Unfortunately the same pattern is emerging in the US approach to the Israeli elections. The hero in Israel - the former prime minister Yitzhak Rabin - has already been shot. His Labour party colleague, and architect of the Middle East peace process, Shimon Peres, has inherited the mantle of US support, as well as the country's interim leadership. But the vehemence of the American endorsement may also prove to have been a mistake.
Compared with his main opponent Mr Netanyahu, Mr Peres is the good guy. Peres remains committed to the Oslo accord, allowing gradual self-rule for the Palestinians and providing the best chance for peace in the Middle East for years. Were the hard-line Mr Netanyahu and his Likud party to be elected (polls suggest this is possible) the Olso accord would rapidly collapse, and with it Yasser Arafat's credibility with his people, having stuck his neck out for the accord. Bleak prospects.
Hence the wholehearted support from the US for Israel under Peres. Recent bus-bombings by Palestinian extremists ignited Israeli fears for their security and rocked Peres's support. So when, to bolster his domestic political position, Peres launched attacks on southern Lebanon and bombed innocent civilians in Qana, the US did not bat an eyelid.

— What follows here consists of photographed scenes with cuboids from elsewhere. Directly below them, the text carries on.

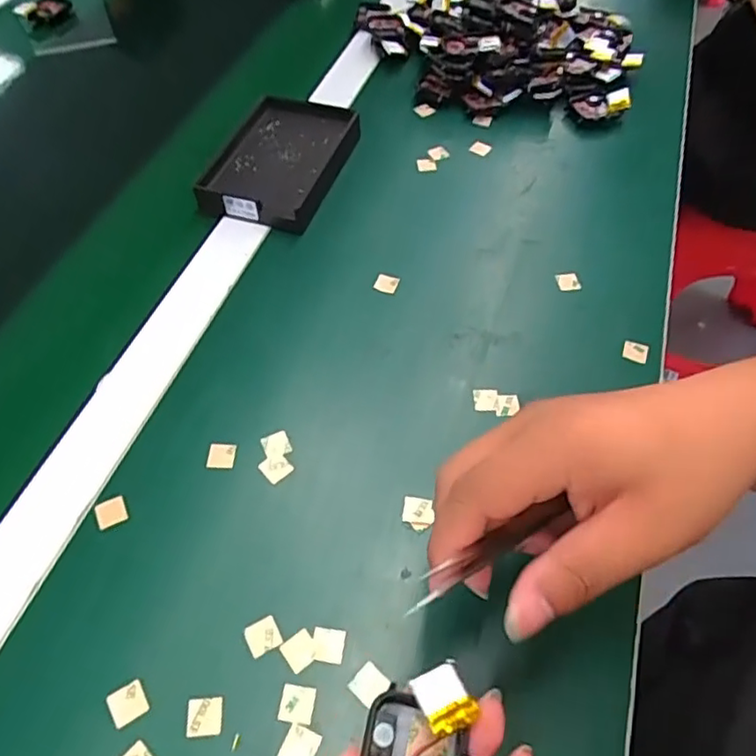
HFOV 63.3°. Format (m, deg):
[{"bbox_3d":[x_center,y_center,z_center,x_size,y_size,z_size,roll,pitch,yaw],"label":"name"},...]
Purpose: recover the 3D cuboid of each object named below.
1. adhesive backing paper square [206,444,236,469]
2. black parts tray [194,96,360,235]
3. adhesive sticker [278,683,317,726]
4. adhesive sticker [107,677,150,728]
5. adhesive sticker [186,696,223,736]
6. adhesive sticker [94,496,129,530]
[{"bbox_3d":[-0.092,0.046,0.363,0.016,0.004,0.016,4,56,0],"label":"adhesive backing paper square"},{"bbox_3d":[-0.081,-0.180,0.509,0.095,0.027,0.138,16,56,12],"label":"black parts tray"},{"bbox_3d":[-0.038,0.154,0.289,0.016,0.004,0.016,9,55,1],"label":"adhesive sticker"},{"bbox_3d":[-0.117,0.153,0.289,0.017,0.004,0.017,-25,61,-21],"label":"adhesive sticker"},{"bbox_3d":[-0.081,0.158,0.286,0.016,0.004,0.016,-4,56,-5],"label":"adhesive sticker"},{"bbox_3d":[-0.149,0.074,0.341,0.017,0.004,0.015,-22,57,-14],"label":"adhesive sticker"}]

Not only was the US endorsing atrocities, it was also undermining the long-term prospects for peace in the Middle East. True, Oslo may collapse if Peres is not elected, but at this rate it will also collapse if he is. The bombing alienated Palestinians who were otherwise prepared to negotiate, and removed any possibility for the US to play the "honest broker" role in further mediations.
In the Russian and the Israeli elections, the West is right to hope for the victory of particular candidates. But the US should beware elevating its preferred candidate to the good guy who (at least up until the election) can do no wrong.

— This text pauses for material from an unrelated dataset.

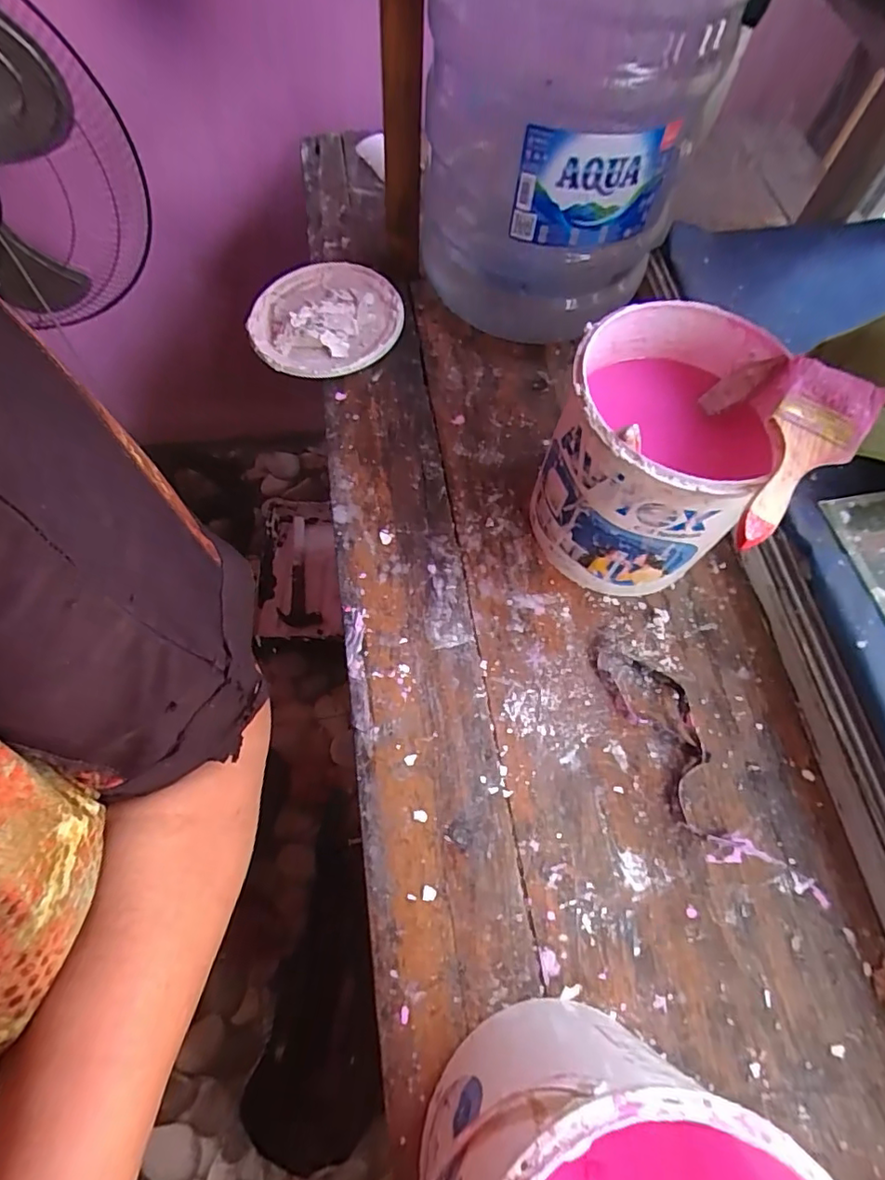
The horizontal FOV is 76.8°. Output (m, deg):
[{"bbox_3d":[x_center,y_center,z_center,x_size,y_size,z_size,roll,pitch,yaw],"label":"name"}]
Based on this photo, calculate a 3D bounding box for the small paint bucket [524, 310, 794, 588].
[{"bbox_3d":[0.176,-0.114,0.488,0.158,0.186,0.175,32,67,12],"label":"small paint bucket"}]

Such short-termism in US foreign policy has a whiff of domestic electioneering about it, too. Regardless of long-term prospects for peace and stability Bill Clinton is most concerned to prevent a return to Communism in Russia and the collapse of the Oslo accord before November's US presidential elections. A high-profile foreign policy failure would hand ammunition to the Republicans.
Ultimately in the US, in Israel and in Russia, politicians good and bad are all dancing in anticipation of the wishes of their electorates. And as we may yet discover in Britain to our cost, governments desperate to stay in power are easily tempted to manipulate the more unpleasant sentiments and anxieties among their voters. Such are the perils and privileges of democracy.